La nuestra no es una familia evidente y maldita, como la de los vampiros. No es una genealogía específica, y nos reconocemos unos y otros, unas y otras, por simple azar: nos detectamos, sabemos quiénes somos porque algo como un tintinear de cascabeles se desata cuando nos encontramos. No tenemos códigos, bastan nuestras miradas. O mejor dicho: no teníamos proyectos. Ya empezamos a actuar, y me correspondió cometer, por principio, dos crímenes.

Me han dicho que nuestra (¿podré llamarle cofradía?) existe desde siempre, y que nuestros antecesores eran perversos y malvados casi por norma. Quienes no bostezan somos peculiares, nadie, ni nuestros padres o hermanos y amigos tienen que ver con esto. No bostezamos y ya. Pero quiero contar los efectos de nuestra condición.

A los vampiros -dicen- los hiere la luz del sol, los aniquila. A nosotros nos lastiman profundamente los bostezos, ver bostezar a alguien es como recibir puñaladas, nos enfurece y nos ciega. Me han dicho cosas horripilantes: la quema de brujas, por ejemplo, no se dio por sus hechicerías no por sus maleficios, sino sencillamente porque eran bostezantes. En las Inquisiciones se delataba no a los endemoniados, sino a quienes bostezaban. Se ha dicho -aunque yo no lo creo del todo- que atrocidades como los genocidios de Awschwitz, o el episodio de Salem, o las frecuentes inmolaciones de que nos dan noticia los periódicos y la televisión y el radio, se perpetraron contra los bostezantes.

Me tocó ser uno que no bosteza citadino, habitante de una de las ciudades más grandes del mundo. ¡Cómo se sufre! Es suficiente meterse en el Metro para saber de esas puñaladas de que hablé: por eso evitamos viajar por las mañanas, o en la noche: cada bostezo es como un estrangulamiento, como una carretada de agresiones. Tampoco vamos a las fiestas, ni a lugares donde conviven los normales, los que bostezan.

Pero es de los asesinatos de lo que quiero hablar.

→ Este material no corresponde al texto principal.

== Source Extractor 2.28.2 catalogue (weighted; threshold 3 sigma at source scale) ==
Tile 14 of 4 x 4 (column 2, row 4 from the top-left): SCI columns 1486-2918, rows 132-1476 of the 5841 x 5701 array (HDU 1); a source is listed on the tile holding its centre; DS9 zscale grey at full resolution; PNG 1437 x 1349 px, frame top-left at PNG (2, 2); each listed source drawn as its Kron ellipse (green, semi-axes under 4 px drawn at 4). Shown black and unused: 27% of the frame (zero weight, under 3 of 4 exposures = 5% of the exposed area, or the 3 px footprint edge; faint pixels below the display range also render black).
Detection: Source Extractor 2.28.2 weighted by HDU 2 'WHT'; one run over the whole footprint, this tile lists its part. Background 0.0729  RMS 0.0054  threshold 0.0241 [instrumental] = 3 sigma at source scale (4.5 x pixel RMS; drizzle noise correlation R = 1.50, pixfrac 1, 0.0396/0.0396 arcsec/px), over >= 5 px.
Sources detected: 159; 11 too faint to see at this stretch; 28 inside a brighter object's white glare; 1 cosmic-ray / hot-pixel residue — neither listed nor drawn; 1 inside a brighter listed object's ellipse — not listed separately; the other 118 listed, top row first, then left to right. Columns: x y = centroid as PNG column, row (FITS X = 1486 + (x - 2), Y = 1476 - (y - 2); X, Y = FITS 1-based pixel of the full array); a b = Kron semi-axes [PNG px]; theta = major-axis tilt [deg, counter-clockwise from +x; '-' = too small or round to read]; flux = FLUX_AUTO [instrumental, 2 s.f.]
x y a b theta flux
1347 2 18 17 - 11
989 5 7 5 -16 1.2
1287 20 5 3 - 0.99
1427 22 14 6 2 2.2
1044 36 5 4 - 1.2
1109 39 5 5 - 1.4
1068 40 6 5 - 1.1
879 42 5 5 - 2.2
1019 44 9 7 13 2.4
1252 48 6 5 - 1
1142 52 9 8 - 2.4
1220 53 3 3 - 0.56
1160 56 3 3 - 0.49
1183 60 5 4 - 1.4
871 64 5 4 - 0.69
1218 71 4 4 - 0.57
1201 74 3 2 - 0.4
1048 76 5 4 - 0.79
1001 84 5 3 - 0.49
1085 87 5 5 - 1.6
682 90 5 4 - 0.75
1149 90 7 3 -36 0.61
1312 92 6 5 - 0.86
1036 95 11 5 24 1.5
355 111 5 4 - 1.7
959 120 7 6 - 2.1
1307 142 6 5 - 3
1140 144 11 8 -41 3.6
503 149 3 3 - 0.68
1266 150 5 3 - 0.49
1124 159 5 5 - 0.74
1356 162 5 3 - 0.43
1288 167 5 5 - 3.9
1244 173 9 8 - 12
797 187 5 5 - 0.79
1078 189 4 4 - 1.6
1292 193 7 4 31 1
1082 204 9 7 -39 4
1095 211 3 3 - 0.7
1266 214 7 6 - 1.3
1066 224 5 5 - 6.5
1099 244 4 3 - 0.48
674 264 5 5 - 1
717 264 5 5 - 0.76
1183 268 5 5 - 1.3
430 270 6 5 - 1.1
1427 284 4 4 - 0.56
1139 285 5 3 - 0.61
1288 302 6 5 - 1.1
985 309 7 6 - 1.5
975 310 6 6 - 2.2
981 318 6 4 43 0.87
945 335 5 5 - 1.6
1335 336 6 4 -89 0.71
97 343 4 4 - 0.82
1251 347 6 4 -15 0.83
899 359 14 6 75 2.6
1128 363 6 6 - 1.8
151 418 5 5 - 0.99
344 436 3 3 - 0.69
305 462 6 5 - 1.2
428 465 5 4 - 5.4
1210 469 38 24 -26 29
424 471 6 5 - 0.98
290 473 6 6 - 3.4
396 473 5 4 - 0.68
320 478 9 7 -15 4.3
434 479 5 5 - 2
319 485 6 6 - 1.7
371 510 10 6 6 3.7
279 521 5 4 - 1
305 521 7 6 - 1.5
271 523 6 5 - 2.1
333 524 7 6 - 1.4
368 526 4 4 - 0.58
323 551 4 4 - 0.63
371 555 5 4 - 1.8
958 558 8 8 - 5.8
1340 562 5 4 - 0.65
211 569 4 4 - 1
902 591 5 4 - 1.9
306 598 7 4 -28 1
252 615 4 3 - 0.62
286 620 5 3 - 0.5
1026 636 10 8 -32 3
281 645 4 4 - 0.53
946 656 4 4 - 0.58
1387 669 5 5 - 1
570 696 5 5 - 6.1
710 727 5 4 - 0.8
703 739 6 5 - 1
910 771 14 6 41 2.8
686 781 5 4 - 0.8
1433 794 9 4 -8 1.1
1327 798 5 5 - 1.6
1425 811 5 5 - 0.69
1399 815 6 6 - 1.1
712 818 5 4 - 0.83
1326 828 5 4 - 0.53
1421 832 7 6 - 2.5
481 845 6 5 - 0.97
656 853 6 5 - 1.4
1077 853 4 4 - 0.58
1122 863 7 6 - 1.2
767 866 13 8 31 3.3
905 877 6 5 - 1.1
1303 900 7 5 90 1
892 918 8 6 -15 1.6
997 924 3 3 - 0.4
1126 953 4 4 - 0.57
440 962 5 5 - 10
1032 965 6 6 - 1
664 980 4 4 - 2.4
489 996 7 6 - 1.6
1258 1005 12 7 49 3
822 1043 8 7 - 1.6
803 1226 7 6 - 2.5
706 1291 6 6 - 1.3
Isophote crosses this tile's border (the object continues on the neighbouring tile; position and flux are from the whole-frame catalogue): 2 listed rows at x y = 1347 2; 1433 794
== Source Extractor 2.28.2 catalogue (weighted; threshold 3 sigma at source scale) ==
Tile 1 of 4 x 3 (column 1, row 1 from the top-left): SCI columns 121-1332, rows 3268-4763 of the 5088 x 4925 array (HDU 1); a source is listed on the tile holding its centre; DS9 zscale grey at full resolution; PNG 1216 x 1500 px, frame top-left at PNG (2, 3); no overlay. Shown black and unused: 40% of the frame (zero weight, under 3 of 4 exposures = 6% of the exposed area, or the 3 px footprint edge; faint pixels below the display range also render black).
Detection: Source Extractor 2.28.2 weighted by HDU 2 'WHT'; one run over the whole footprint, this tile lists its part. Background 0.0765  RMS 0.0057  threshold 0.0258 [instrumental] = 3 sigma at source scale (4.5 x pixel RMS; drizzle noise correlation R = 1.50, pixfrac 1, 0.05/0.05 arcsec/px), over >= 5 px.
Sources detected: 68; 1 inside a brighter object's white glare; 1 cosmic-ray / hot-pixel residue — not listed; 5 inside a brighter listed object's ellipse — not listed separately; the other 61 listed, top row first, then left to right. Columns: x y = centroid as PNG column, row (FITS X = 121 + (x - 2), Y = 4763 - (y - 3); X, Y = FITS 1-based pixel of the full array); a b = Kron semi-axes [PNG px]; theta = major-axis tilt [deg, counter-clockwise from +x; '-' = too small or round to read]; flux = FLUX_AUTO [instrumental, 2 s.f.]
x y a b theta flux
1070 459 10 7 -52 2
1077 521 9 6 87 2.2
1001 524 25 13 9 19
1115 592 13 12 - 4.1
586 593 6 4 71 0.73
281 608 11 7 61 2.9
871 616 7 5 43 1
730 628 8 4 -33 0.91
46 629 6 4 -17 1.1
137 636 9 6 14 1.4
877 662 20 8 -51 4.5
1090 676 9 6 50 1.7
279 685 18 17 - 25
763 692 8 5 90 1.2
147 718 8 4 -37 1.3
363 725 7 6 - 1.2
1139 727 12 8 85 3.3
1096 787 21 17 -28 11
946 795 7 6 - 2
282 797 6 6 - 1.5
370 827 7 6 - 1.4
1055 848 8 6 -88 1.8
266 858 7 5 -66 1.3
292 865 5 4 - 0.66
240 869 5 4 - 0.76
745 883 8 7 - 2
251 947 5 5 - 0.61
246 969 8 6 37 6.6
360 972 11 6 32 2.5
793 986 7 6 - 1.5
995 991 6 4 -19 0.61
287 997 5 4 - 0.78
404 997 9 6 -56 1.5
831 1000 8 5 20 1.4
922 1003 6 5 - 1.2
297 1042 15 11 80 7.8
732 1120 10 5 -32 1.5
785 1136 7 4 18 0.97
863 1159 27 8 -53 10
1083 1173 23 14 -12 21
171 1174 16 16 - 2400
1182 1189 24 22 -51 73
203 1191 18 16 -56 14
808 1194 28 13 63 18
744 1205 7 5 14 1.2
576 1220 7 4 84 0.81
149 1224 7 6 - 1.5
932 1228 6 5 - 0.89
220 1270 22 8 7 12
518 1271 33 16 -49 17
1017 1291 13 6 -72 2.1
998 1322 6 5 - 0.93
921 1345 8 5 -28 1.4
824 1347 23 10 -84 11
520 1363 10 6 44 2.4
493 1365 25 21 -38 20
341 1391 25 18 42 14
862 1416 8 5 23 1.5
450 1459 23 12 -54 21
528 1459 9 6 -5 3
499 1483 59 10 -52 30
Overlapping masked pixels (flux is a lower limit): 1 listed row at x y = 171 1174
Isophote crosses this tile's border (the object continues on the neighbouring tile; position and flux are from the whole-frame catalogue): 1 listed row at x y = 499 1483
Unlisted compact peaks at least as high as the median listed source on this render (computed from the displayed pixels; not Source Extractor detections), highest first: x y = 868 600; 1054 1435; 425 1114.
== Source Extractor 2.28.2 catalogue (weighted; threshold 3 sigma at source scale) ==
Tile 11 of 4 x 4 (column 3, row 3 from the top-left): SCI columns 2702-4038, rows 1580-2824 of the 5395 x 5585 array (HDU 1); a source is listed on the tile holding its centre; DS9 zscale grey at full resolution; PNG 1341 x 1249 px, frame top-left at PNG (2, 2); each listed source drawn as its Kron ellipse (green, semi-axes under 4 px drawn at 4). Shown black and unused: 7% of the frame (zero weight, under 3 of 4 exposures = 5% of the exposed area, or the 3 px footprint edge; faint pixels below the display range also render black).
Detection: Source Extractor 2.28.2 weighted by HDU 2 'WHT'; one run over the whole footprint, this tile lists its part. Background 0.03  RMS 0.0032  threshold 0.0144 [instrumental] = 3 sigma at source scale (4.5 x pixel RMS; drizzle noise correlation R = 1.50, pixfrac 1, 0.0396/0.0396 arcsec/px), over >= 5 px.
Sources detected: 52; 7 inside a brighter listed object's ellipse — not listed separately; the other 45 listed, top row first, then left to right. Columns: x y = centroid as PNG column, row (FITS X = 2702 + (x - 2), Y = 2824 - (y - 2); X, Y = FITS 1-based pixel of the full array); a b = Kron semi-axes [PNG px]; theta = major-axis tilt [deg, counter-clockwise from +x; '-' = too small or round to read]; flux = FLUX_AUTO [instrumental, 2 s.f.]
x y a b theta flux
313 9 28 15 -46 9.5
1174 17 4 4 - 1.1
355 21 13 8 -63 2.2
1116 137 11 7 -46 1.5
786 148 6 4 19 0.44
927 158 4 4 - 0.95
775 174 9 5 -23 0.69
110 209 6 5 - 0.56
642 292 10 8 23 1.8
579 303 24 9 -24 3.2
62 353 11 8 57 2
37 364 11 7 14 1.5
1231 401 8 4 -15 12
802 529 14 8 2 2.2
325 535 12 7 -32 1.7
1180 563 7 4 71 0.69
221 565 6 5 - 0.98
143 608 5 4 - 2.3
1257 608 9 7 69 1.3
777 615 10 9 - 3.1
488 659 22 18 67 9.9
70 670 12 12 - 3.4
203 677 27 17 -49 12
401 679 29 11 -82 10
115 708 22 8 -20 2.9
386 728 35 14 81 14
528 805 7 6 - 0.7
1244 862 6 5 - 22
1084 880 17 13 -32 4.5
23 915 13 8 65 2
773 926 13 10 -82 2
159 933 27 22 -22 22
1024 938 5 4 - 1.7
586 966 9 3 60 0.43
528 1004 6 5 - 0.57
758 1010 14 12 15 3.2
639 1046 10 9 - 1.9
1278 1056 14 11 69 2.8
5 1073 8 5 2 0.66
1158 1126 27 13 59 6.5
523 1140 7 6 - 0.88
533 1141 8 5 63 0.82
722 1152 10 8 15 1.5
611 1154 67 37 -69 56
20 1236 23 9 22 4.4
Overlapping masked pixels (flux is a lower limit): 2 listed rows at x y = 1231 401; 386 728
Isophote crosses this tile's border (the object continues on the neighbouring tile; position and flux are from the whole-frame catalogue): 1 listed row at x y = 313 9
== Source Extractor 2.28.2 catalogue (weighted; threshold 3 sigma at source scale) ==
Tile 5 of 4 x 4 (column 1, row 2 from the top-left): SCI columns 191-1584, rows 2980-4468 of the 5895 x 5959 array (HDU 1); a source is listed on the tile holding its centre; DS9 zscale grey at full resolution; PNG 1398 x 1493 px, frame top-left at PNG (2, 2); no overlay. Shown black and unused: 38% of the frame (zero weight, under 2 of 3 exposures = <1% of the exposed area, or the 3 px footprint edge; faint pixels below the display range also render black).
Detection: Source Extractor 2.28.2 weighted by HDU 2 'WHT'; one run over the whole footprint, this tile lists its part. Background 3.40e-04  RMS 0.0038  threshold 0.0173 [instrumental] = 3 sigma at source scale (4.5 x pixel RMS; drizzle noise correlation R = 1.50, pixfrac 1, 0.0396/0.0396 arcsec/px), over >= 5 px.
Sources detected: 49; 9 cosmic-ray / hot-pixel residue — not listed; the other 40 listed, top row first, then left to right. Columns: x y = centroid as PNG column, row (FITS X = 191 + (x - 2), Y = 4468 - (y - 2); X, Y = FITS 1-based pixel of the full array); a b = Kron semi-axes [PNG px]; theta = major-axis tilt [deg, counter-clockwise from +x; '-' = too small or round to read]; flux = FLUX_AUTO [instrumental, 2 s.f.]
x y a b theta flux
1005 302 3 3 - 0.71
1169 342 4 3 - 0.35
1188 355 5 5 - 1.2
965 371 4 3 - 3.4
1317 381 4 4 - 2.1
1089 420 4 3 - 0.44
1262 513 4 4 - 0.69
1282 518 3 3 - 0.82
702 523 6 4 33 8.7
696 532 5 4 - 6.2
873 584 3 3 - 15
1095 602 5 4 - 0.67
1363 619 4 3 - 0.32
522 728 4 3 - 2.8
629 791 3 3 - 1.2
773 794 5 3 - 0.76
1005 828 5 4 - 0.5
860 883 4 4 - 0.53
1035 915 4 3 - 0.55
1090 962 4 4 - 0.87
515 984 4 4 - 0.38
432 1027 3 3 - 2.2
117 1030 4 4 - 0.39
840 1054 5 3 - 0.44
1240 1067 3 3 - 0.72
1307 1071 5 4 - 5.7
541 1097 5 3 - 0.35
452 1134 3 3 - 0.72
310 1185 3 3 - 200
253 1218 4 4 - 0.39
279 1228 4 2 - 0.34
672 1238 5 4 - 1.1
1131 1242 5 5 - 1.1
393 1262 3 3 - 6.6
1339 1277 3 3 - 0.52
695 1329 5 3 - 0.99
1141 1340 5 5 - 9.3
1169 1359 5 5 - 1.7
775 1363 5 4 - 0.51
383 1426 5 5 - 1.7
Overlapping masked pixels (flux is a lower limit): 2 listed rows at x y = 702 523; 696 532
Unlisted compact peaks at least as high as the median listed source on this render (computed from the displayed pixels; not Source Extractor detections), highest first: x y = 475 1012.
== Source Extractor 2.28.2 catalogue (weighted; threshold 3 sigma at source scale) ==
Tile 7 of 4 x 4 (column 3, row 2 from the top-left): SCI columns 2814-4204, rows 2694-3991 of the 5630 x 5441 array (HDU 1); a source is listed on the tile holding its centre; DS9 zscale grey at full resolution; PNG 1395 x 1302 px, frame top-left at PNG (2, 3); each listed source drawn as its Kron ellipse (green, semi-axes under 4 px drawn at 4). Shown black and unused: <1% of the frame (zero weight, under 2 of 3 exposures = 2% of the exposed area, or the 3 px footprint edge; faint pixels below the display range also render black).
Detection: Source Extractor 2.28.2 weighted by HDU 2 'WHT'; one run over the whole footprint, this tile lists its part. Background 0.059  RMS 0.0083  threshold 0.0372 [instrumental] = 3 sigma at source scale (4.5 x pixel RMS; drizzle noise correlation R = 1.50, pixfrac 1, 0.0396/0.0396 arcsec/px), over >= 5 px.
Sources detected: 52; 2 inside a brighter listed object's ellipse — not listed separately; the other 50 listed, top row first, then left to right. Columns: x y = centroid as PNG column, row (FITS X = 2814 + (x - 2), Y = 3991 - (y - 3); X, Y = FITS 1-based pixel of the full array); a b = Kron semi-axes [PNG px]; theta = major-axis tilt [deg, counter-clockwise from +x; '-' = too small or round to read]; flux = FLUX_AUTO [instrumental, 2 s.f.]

Sin saber cómo, exactamente como por un conjuro, me vi una noche en medio de un salón como de fiestas. Cientos y cientos de invitados a quienes no conocía, a los que ni siquiera había visto y que no obstante hacían sentir en el ambiente una hálito festivo, como reunión de amigos o de hermanos, aguardábamos la presencia de algo.

Aparecieron en el foro dispuesto para el efecto, cinco señores de edad avanzada, vestidos formalmente, y tras saludar fueron de lleno al asunto que propició la reunión.

Éramos no bostezantes, y así como éramos capaces de reconocernos unos a otros entre la muchedumbres, fuimos convocados a esa reunión: vínculos familiares que -recordó alguno en el presidium- han existido desde siempre. Dirigiéndose a los más jóvenes (aunque yo, que tengo dieciocho años, sentí que me hablaba única y exclusivamente a mí) hizo un repaso a trazos agigantados, recordó sucesos como los que mencioné al principio y aseguró que nuestra familia se extiende por el mundo.

Otro de los ancianos dijo que por años habíamos permanecido en silencio, conformes con salvaguardarnos por cuenta propia de las asechanzas de nuestros enemigos naturales: los bostezantes. Pero ahora la situación era ya insostenible, no podríamos permanecer inmóviles, silentes, sobre todo en ciudades como ésta, donde la aglomeración, el estrés, el hastío, la pobreza ponen histéricos a sus habitantes. Muchos de ellos trabajan como bestias, a veces doblan sus horarios en fábricas y en oficinas, y eso explica su irritabilidad, redobla sus bostezos. Es necesario protegernos, actuar en grupo, en forma concertada.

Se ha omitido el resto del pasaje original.